Be very careful what you wish for. The talking heads of your favorite news flavor are buzzing and the key words in the dialogue are disturbing. The political extremes vacillate between fear-baiting concerning a devious plot to stage an irreversible socialist coup and a vehement defense of the social equity necessity of accepting additional levels of centralized mandated enlightened management. What should of course consistently strike a discordant note is the mandatory participation component inherent in this entire spectrum of thought.
Simply as a placeholder, let’s begin with a popular source of memorable and profound quotations: “The problem with socialism is that you eventually run out of other people’s money.”—Margaret Thatcher
Social reform is always about mandatory participation, centralized management control and the commensurate reallocation of funding sources necessary to accomplish laudable egalitarian objectives.
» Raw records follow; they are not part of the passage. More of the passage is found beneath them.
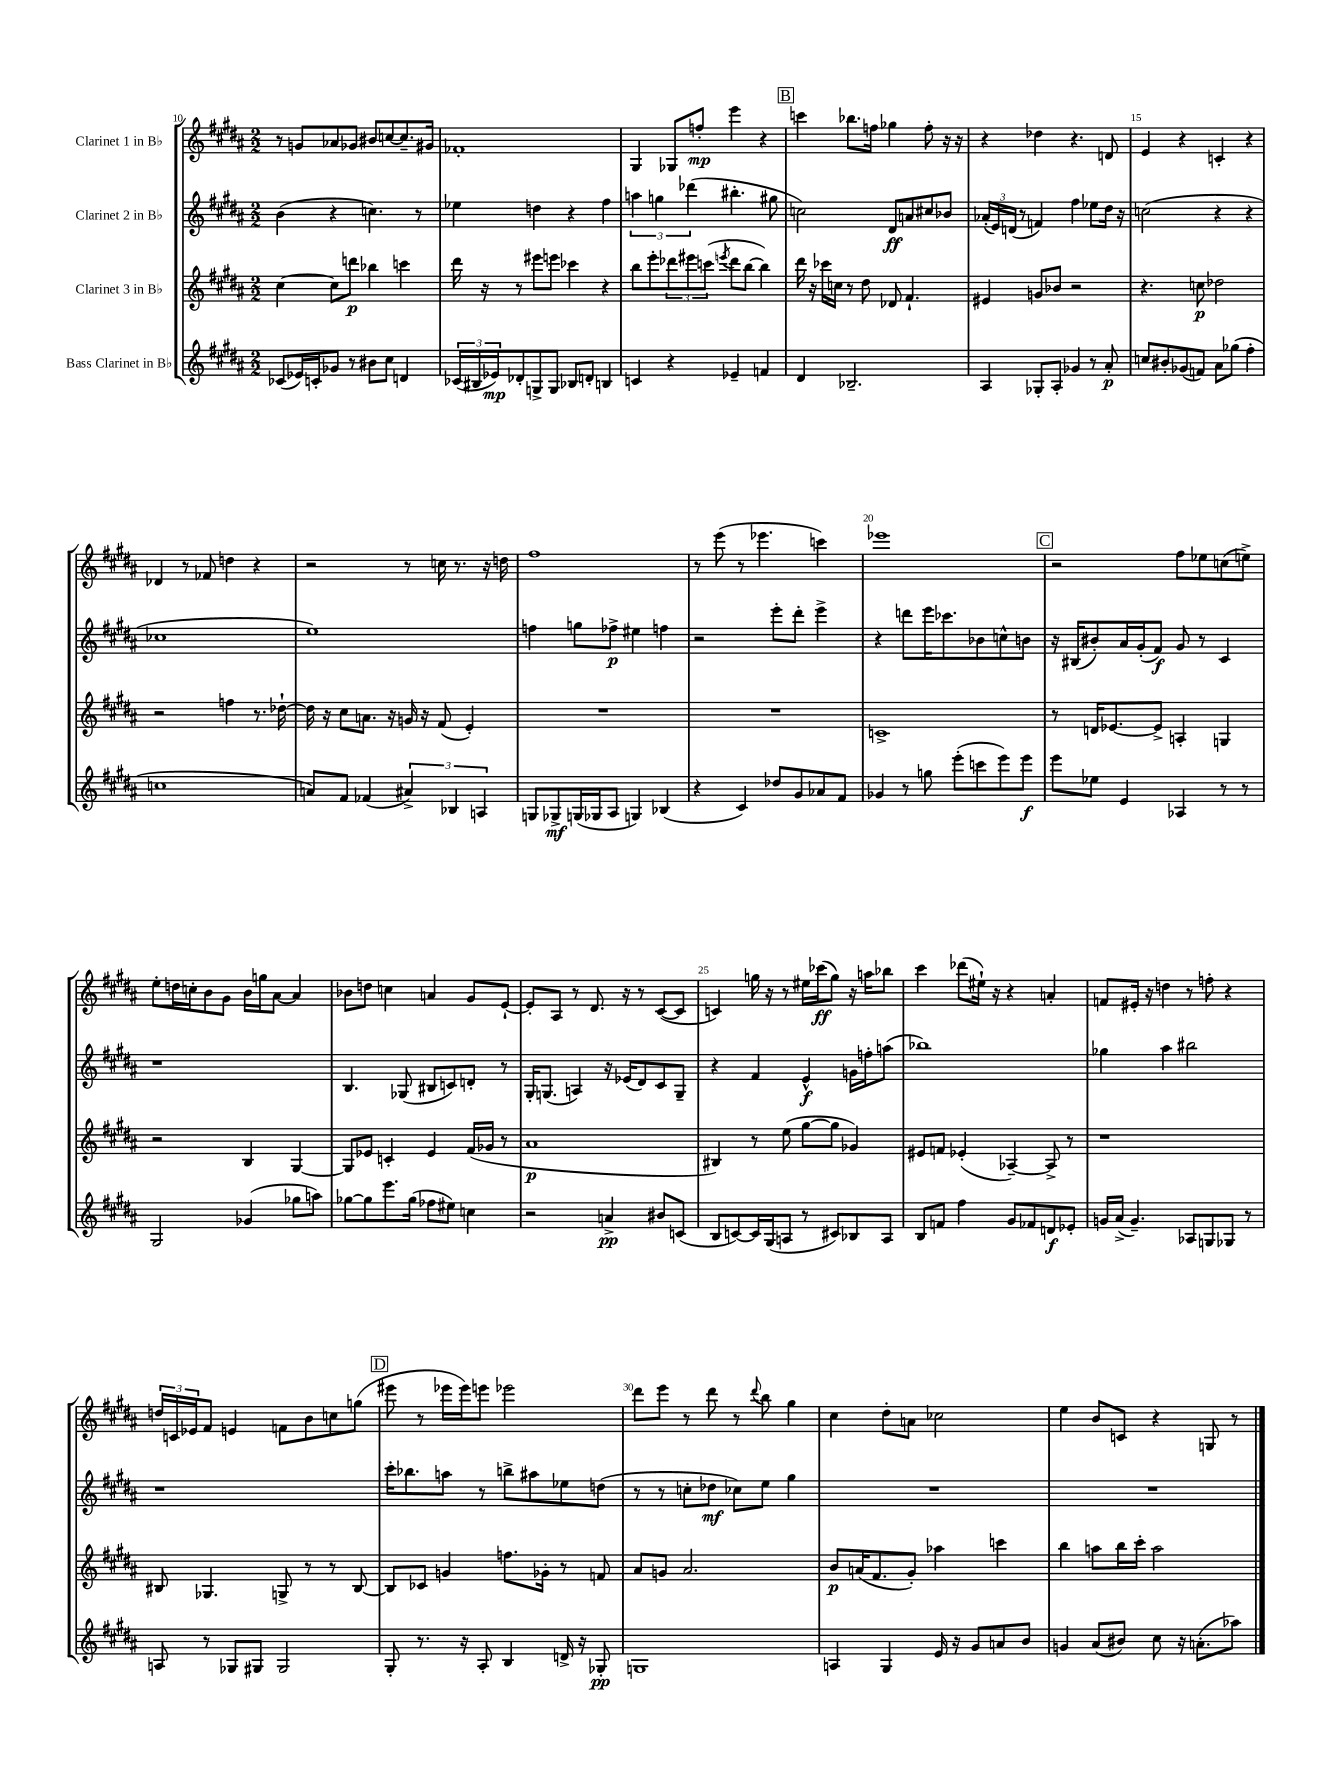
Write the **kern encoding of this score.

**kern	**kern	**kern	**kern
*staff4	*staff3	*staff2	*staff1
*clefG2	*clefG2	*clefG2	*clefG2
*k[f#c#g#d#a#]	*k[f#c#g#d#a#]	*k[f#c#g#d#a#]	*k[f#c#g#d#a#]
*M2/2	*M2/2	*M2/2	*M2/2
(8c-	[4cc#	(4b	8r
16e-)	.	.	8g
16c'	.	.	.
8g-	8cc#]	4r	8a-
8r	8ddd	.	8g-
8b#	4bb-	4.cc)	8b#
8cc#	.	.	[8cc
4d	4ccc	.	8.cc~]
.	.	8r	.
.	.	.	16g#
=	=	=	=
(24c-	16ddd#	4ee-	1f-'
24B#	.	.	.
.	16r	.	.
24e-)	.	.	.
8d-'	8r	.	.
8G^	8eee#	4dd	.
8G	8eee	.	.
8B-	4ccc-	4r	.
8d'	.	.	.
4B	4r	4ff#	.
=	=	=	=
4c	8bb	6aa	4G#
.	8eee'	.	.
.	.	6gg	.
4r	12ddd-	.	8G-
.	12eee#	(6ddd-	.
.	.	.	8ff'
.	(12ccc	.	.
.	8qeee	.	.
4e-~	8ddd-	4.bb#'	4eee
.	[8bb	.	.
4f	4bb])	.	4r
.	.	8gg#	.
=	=	=	=
4d#	16ddd#	2cc)	4ccc
.	16r	.	.
.	16ccc-	.	.
.	16cc	.	.
2.B-~	8r	.	8.bb-
.	8dd#	.	.
.	.	.	16ff
.	8d-	8d#	4gg-
.	4.f#`	8a	.
.	.	8cc#	8ff'
.	.	8b-	16r
.	.	.	16r
=	=	=	=
4A#	4e#	(24a-'	4r
.	.	24e)	.
.	.	(24d	.
.	.	8r	.
8G-'	8g	4f)	4dd-
8A#'	8b-	.	.
4g-	2r	4ff#	4.r
8r	.	8ee-	.
8a#'	.	16dd#	8d
.	.	16r	.
=	=	=	=
8cc	4.r	(2cc	4e
8b#'	.	.	.
(8g-	.	.	4r
8f)	8cc	.	.
8a#	2dd-	4r	4c'
(8gg-	.	.	.
4ff#'	.	4r	4r
=	=	=	=
1cc	2r	1cc-	4d-
.	.	.	8r
.	.	.	8f-
.	4ff	.	4dd
.	8.r	.	4r
.	[16dd-`	.	.
=	=	=	=
8a)	16dd-]	1ee)	2r
.	16r	.	.
8f#	8cc#	.	.
(4f-	8.a	.	.
.	16r	.	.
6a#^)	16g	.	8r
.	16r	.	.
.	(8f#	.	16cc
6B-	.	.	.
.	.	.	8.r
.	4e')	.	.
6A	.	.	.
.	.	.	16r
.	.	.	16dd
=	=	=	=
8G	1r	4ff	1ff#
8G-^	.	.	.
(16G	.	8gg	.
16G-	.	.	.
8A#	.	8ff-^	.
4G)	.	4ee#	.
(4B-	.	4ff	.
=	=	=	=
4r	1r	2r	8r
.	.	.	(8eee
4c#)	.	.	8r
.	.	.	4.eee-
8dd-	.	8eee'	.
8g#	.	8ddd#'	.
8a-	.	4eee^	4ccc)
8f#	.	.	.
=	=	=	=
4g-	1c^	4r	1eee-
8r	.	8ddd	.
8gg	.	16eee	.
.	.	8.ccc-	.
(8eee'	.	.	.
8ccc	.	8b-	.
8eee)	.	8cc^^	.
8eee	.	8b	.
=	=	=	=
8eee	8r	16r	2r
.	.	(16B#	.
8ee-	16d	8b#')	.
.	[8.e-	.	.
4e	.	16a#	.
.	.	(16g#'	.
.	8e-^]	8f#)	.
4A-	4A'	8g#	8ff#
.	.	8r	8ee-
8r	4G	4c#	(8cc
8r	.	.	8ee^)
=	=	=	=
2G#	2r	1r	8ee'
.	.	.	16dd
.	.	.	16cc'
.	.	.	8b
.	.	.	8g#
(4g-	4B	.	16b
.	.	.	16gg
.	.	.	[8a#
8gg-	[4G#	.	4a#]
8aa)	.	.	.
=	=	=	=
[8gg-	8G#]	4.B	8b-
8gg-]	8e-	.	8dd
8.eee	4c'	.	4cc
.	.	(8G-	.
(16gg-	.	.	.
8ff-	4e-	8B#	4a
8ee#)	.	8c)	.
4cc	(16f#	8d'	8g#
.	16g-	.	.
.	8r	8r	[8e`
=	=	=	=
2r	1a#	16G#'	8e']
.	.	(8.G	.
.	.	.	8A#
.	.	4A)	8r
.	.	.	8.d#
4a^	.	16r	.
.	.	(16e-	16r
.	.	8d#)	8r
8b#	.	8c#	([8c#
(8c	.	8G~	8c#]
=	=	=	=
8B	4B#)	4r	4c)
[8c)	.	.	.
16c]	8r	4f#	16gg
(16G#	.	.	16r
8A	(8ee	.	8r
8r	[8gg#	4e^^	16ee#
.	.	.	(16ccc-
8c#)	8gg#]	.	8gg)
8B-	4g-)	16g	16r
.	.	16ff'	16aa
8A	.	(8aa	8bb-
=	=	=	=
8B	8e#	1bb-)	4ccc#
8f	8f	.	.
4ff#	(4e-'	.	(8ddd-
.	.	.	16ee#`)
.	.	.	16r
8g#	[4A-~)	.	4r
8f-	.	.	.
8d	8A-^]	.	4a'
8e-'	8r	.	.
=	=	=	=
16g	1r	4gg-	8f
(16a#^	.	.	.
4.g~)	.	.	16e#'
.	.	.	16r
.	.	4aa#	4dd
8A-	.	2bb#	8r
8G	.	.	8ff'
8G-	.	.	4r
8r	.	.	.
=	=	=	=
8A	8B#	1r	24dd
.	.	.	24c
.	.	.	24e-
8r	4.G-	.	8f#
8G-	.	.	4e
8G#	.	.	.
2G#	8G^	.	8f
.	8r	.	8b
.	8r	.	8cc
.	[8B#	.	(8gg
=	=	=	=
8G#'	8B#]	16ccc#'	8eee#
.	.	8.bb-	.
8.r	8c-	.	8r
.	4g	8aa	16eee-
16r	.	.	16eee-)
8A#'	.	8r	8eee
4B	8.ff	8bb^	2eee-
.	.	8aa#	.
.	16g-'	.	.
16d^	8r	8ee-	.
16r	.	.	.
8G-'	8f	(8dd	.
=	=	=	=
1G	8a#	8r	8ddd#
.	8g	8r	8eee
.	2.a#	8cc'	8r
.	.	8dd-	8ddd#
.	.	8cc-)	8r
.	.	.	8qqddd#
.	.	8ee	8bb
.	.	4gg#	4gg#
=	=	=	=
4A	8b	1r	4cc#
.	(16a	.	.
.	8.f#	.	.
4G#	.	.	8dd#'
.	8g#')	.	8a
16e	4aa-	.	2cc-
16r	.	.	.
8g#	.	.	.
8a	4ccc	.	.
8b	.	.	.
=	=	=	=
4g	4bb	1r	4ee
(8a#	8aa	.	8b
8b#)	16bb	.	8c
.	16ccc#'	.	.
8cc#	2aa	.	4r
16r	.	.	.
(8.a'	.	.	.
.	.	.	8G
8aa-)	.	.	8r
==	==	==	==
*-	*-	*-	*-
There is simply a huge and inevitable fiscal price to pay. Understanding the specific source of the need, the newly formed boundaries of the current and future incursion into our personal freedom inherent in that price is the intellectual exercise absolutely necessary of every caring member of our profession. We must all stop now and think very carefully.
I may be repeating this story but it lies at the heart of every column I have ever written. My grandfather died in 1976. My father was president of Guardsman Life and I was a learning disabilities teacher growing organic vegetables in rural Iowa. We both flew to Houston to help sort things out. My grandmother had arrived from England in the womb in 1898 and somehow had maintained very British mannerisms. She had a reserved and proper no-nonsense demeanor. She however was suffering from COPD. At breakfast with just the three of us, my father had on his best selling shoes and was strongly promoting a nearby condo that had a nurse on staff. Rudy Hagelman was a legendary closer. I was quietly eating my raisin bran and enjoying the show. When dad had exhausted his argument my grandmother set up even straighter and burned into my mind and my future in this profession the following: “Son, the garbage picks up on Tuesdays and Fridays. When the time comes, you may set me out. I will not be leaving this house!”
I will not engage in the national inoculation debate. I do believe science ultimately holds most of those cards. What we should all find disturbing is the consistent drum beat of “mandated social insurance compliance.” Insurance is about personal free will, personal choice and personal responsibility.
My grandmother got it all correct even though it drained her savings and the equity in her home.
The outlines of our brave new world are beginning to crystalize:
- According to a recent survey from LeadingAge, a group of nonprofit providers of aging services: “85 percent of Americans agree that now is the right time to think about building a better aging services system. Eighty-six percent say the government must make a bigger investment in services and care for older Americans.”
- Our President recently gave a speech to promote his pending “social infrastructure” legislation as he left for a global environmental summit in Scotland. The first argument from his lips was the need for expanded health care services at home. Please recognize that the proposed expansion of Medicare and Medicaid for the purpose of enhanced home care services is the majority of healthcare costs embedded in this potentially historic legislation.
- COVID has shifted the conversation permanently from institutional care solutions to care at home.
- The Washington Cares Act may end up being remembered as reminiscent of the emotions and conclusions of the Boston Tea Party. Governmental coercion based on new mandatory employment taxes leading to enhanced bureaucratic management control. We have seen one obvious fact that should not have escaped any of us. If exposed to the real possibility of having to pay for your own care is present, consumers will take action. Was what happened in Washington State coercion or incentive?
- The recent application avalanche in the Pacific Northwest should have reinforced this most basic of all insurance principals. As an example, I can’t help thinking Steve Moses’ thoughts on exposing home equity to long term care costs would solve the long term care insurance conundrum overnight.
The only care I want managed is equity of access.
Other than that I have no opinion on the subject.